'''

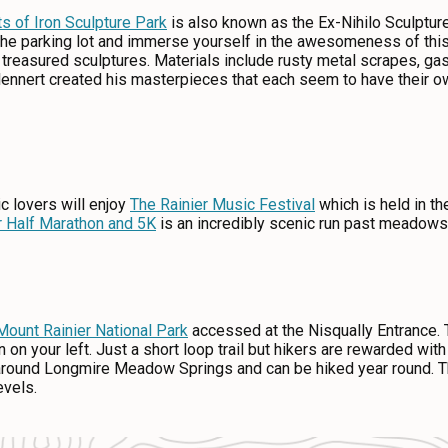
ts of Iron Sculpture Park
is also known as the Ex-Nihilo Sculptur
 the parking lot and immerse yourself in the awesomeness of th
o treasured sculptures. Materials include rusty metal scrapes, ga
lennert created his masterpieces that each seem to have their ow
c lovers will enjoy
The Rainier Music Festival
which is held in t
r Half Marathon and 5K
is an incredibly scenic run past meadows 
Mount Rainier National Park
accessed at the Nisqually Entrance.
gn on your left. Just a short loop trail but hikers are rewarded wi
around Longmire Meadow Springs and can be hiked year round. The
levels.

'''

Using the listing above, state how many lines contain the string "Rainier". Give the number by itself.

2